What I Learned from Limits

Relax Speed Limit
Image credit: Josh Klute

Limits. That stayed out of my vocabulary even though I first appeared in Harris Hospital in Fort Worth without hearing. My life became about proving  I could do as well as anyone, if not better. This nurtured my competitive spirit, which worked for and against me in my life.
The phone had the honor of being the first limit. I didn’t have a teletypewriter (TTY) until the first job after college. I never considered the inability to follow TV programs a limit because I enjoyed cartoons and Sesame Street. Besides, I stayed out of the house always going to practice here and a game there as I played all kinds of sports.
Then I received my first closed-caption decoder at age 13. No more than 10 shows, if that, contained closed-captions. I think the first captioned program I ever caught was a James Bond movie. The first TV series I loved watching was Dynasty. I adored Joan Collins’ British accent (I still love seeing accents especially the British) — yes, I could lipread and recognize accents although I couldn’t place them all.
Today, the majority of national TV shows come with captions. Now I can choose what I want to watch. Back then, I’d watch anything that was captioned. I, of course, hope this will happen with videos and shows on the Internet. However, I’m a realist. I understand the problem of some folks being hobbyists and it would take a lot of time to caption longer videos. Videos under 10 minutes are easy to caption even I caption my videos.
Whenever someone sends me a link to a video or posts a video on a web site, I ignore it most of the time knowing it most likely won’t have subtitles or captions.

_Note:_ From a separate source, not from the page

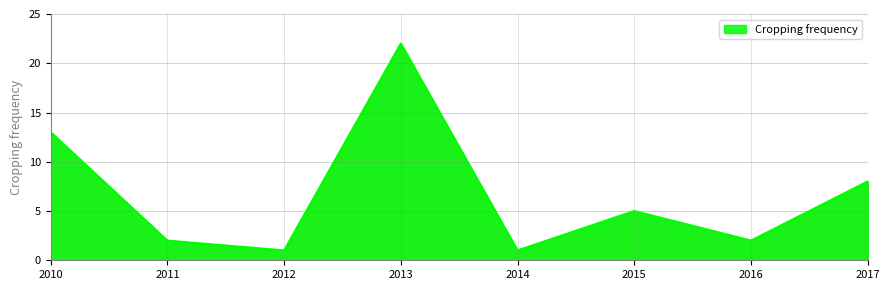

Where is the data nearest to the value 11?

2010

I do catch the ones without words, but they don’t come along very often. A bill, HR 3101, is working to change this.
Often, I wonder how much more I could accomplish if I could hear. I’d be a better listener — rarely needing to ask people to repeat themselves or tell me what topic we’re discussing. I’d speak without a deaf accent avoiding the stares from young eyes thinking I’m strange or adult eyes thinking I’m not bright. I’d be able to go to networking events and conferences without a worry whether I’ll make the most out of my investment. I’d be able to make and receive phone calls. I’d be able to conduct phone interviews. I’d be able to attend online conferences.
But then I remember my being deaf compelled me to work harder. If I didn’t have that difference, would I have worked as hard? Maybe I would’ve resigned to living an average life as I would’ve felt I had no limit or anything to prove. Maybe I’d still be in a corporate job.
It took me years to learn that I may lead a better life as a deaf person than as a hearing person. After all, motivation can make a huge difference.
This is a contribution to the Group Writing Project What I Learned from Limits. You have until Sunday, October 12, to join in! I’d love to hear your thoughts (pun intended — but really I’d like to read your thoughts) on the topic. Thank you, Robert, for giving an idea for a post.

7 thoughts on “What I Learned from Limits”

  1. Thanks for sharing how your limitation became part of your motivation for doing, Meryl! I’ve heard similar things from folks who faced – and overcame – all sorts of limitations of one kind or another. It’s all in how you respond to the limitation, isn’t it?
    A big ol’ tip o’ the hat to ya for the WILF entry, my friend!
    .-= Robert Hruzek’s blog …Don’t You Dare! =-.

  2. Brad, thank you. I’ve have plenty of challenges that I have to work on. But don’t we all?
    Robert, thank you for giving me something to write about. This story was the first thing that came to mind.
    Andrew, that’s why it’s harder to lose something you’ve had than to be born with it. You know what you’re missing.

  3. Meryl:
    Thanks for sharing this. I admit that I’ve not even given it second thought when I’ve created videos with sound about those that are hearing impaired. Shame on me! And thank you for reminding me. As a professional educator, I should know better.
    I know that wasn’t the main focus of your post yet it was a shining light for me to make improvement with my videos going foward.
    Thanks for being vunerable and sharing this.
    .-= Jeff Hurt’s blog …The New Normal: 12 Meeting Takeaways & A Couple Predictions From An #Eventprofs View =-.